Le Parti progressiste-conservateur de Jim Prentice n'a pas su faire face à la vague orange qui a déferlé sur l'Alberta et est relégué au troisième rang, derrière le Wildrose, qui devient l'opposition officielle. Le parti au pouvoir depuis plus de 43 ans n'a pas réussi à convaincre les électeurs qu'il pourrait, entre autres, faire face au déficit de 7 milliards de dollars. Jim Prentice a rappelé que son parti a dû faire des choix difficiles.

Fin de carrière politique?

Selon l'analyste politique Frédéric Boily, les espoirs d'une candidature au fédéral sont minces pour le chef conservateur et ex-ministre fédéral dans le gouvernement de Stephen Harper. « Les visées fédérales, c'est terminé parce qu'il n'y a personne au sein des conservateurs fédéraux qui même voudront s'approcher de Jim Prentice. »  L'analyste Julian Castro-Rea en rajoute : « Jim Prentice est devenu la bête noire des conservateurs ! »

Seuls trois ministres de l'ancien gouvernement conservateur ont survécu au raz-de-marée du Nouveau Parti démocratique. Manmeet Bhullar, l'ex-ministre des Infrastructures, a été réélu dans la circonscription Calgary-Greenway. Wayne Drysdale, ex-ministre des Transports, et Ric McIver, ex-ministre de l'Emploi, ont également été réélus.

Les quinze autres ministres du gouvernement Prentice ont été défaits.

Le PPC attaqué à gauche et à droite

Le Parti progressiste-conservateur a dû défendre son budget présenté à la fin de mars tout au long de la campagne, entre autres la décision de ne pas augmenter les impôts des entreprises. Des erreurs en cours de route ont mis le parti sur la défensive, par exemple le commentaire du chef Jim Prentice, qui a dit d'un ton jugé condescendant par de nombreux observateurs : « Je sais que les mathématiques sont difficiles » à la chef du NPD Rachel Notley lors du débat des chefs.

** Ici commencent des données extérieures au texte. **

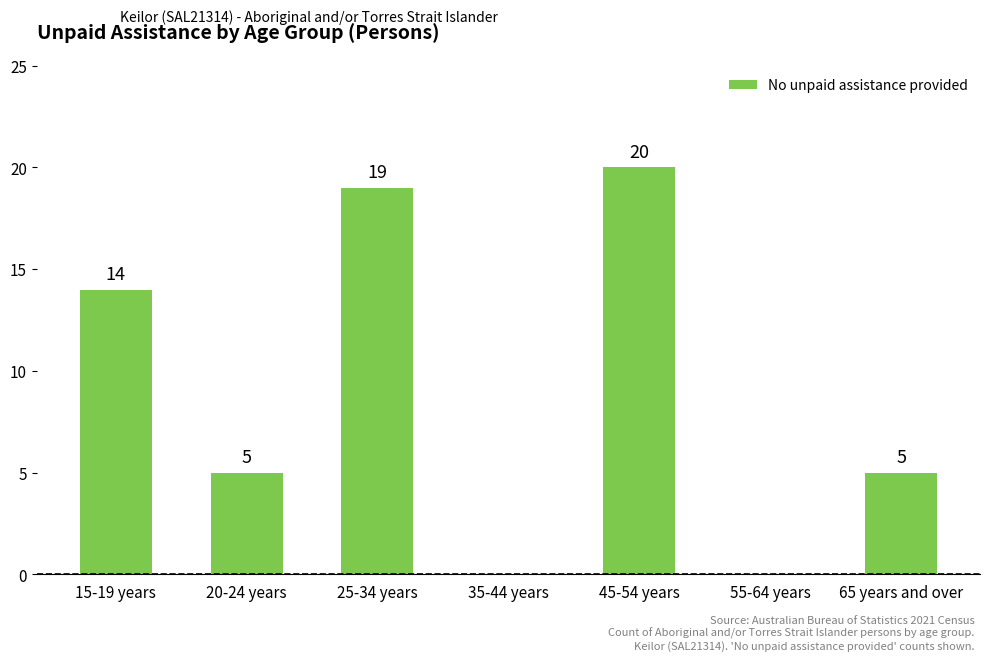

The value at 55-64 years is 12. True or false?

False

Ce débat télévisé des chefs du 23 avril s'est transformé en affrontement entre Jim Prentice et Rachel Notley. La plupart des sondeurs et des politologues voyaient la chef des néo-démocrates comme la grande gagnante de ce débat.

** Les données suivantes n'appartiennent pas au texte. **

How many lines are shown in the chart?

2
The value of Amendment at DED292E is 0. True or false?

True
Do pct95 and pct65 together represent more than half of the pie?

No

En fin de campagne, toutes les attaques se sont portées contre le NPD, montré en tête dans les intentions de vote par la majorité des sondages. Le parti de Rachel Notley, bénéficiant d'un large appui à Edmonton, a déployé des efforts pour effectuer des percées dans d'autres régions comme Calgary et Lethbridge.

Tout au long de la campagne, le Wildrose a martelé un message de rigueur fiscale et sa promesse de ne pas augmenter les impôts, tout en critiquant la mauvaise gestion des progressistes-conservateurs au pouvoir depuis 43 ans en Alberta.